Surrounding these combatants are Yoel’s parents, a meddlesome mother and a father tottering on the edge of senility; Yoel’s brother and sister-in-law, bearers of their own issues, and a local contractor and his son, ostensibly bound for military service.

There’s also the couple’s child, who may or may not be who he seems. Jonathan Goldstein enacts the pressured Yoel with a heavy heart, a laid-back soul with less and less of substance to lay back on.

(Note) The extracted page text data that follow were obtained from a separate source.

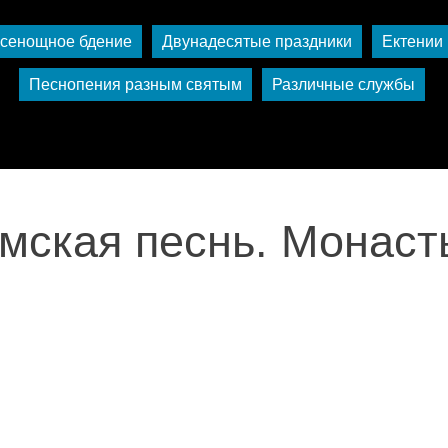
сенощное бдение
Двунадесятые праздники
Ектении
Песнопения разным святым
Различные службы
мская песнь. Монаст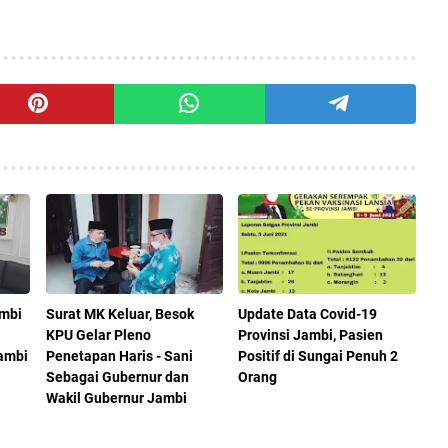
ambi
Surat MK Keluar, Besok
Update Data Covid-19
KPU Gelar Pleno
Provinsi Jambi, Pasien
ambi
Penetapan Haris - Sani
Positif di Sungai Penuh 2
Sebagai Gubernur dan
Orang
Wakil Gubernur Jambi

Stacie Chaiken is an unbending virago as Nava, an emasculating time bomb who explodes in a pyrotechnic but somewhat uneven sequence late in the first act.

The play’s finest performance, if perhaps its briefest, comes from Joseph Cardinale as the rest home-bound father who’s slipping gradually over the edge — a searing depiction of comedic dementia. Bryna Weiss as his nagging wife adds dimension to a stereotypical role.

Barry Alan Levine brings a rakish charm to his role as Yoel’s philandering brother. His wife, a buttoned-down psychologist, is given a steely interpretation by Elizabeth Tobias.

Young Tyler Logan is fine as the boy who may exist only in memory. Where Hasfari veers off the track slightly is in his depiction of a contractor (Andrew Ross Wynn) whose son (Brett Ryback) is either trying desperately to get into the Army or striving equally fervently to avoid the service, depending on which scene you believe.

Though both actors impress, this tacked-on subplot occupies an inordinate amount of stage time at the height of the central conflict.

As a scenic backdrop, designer Narelle Sissons has created a blueprint — literally — for conflict, with each area of the home precisely mapped out, while sparsely furnished. Tom Ruzika’s lighting and Julie Keen’s costumes enhance the production considerably.

“The Master of the House” delves into other areas of Israeli life — suicide bombings, soccer fanaticism — which may not ring with particular clarity on this side of the Atlantic, but which are integral to Hasfari’s play and its setting. As a theatrical meal, it’s a banquet, though some portions may be overfilling.


  • TOM TITUS reviews local theater for the Coastline Pilot.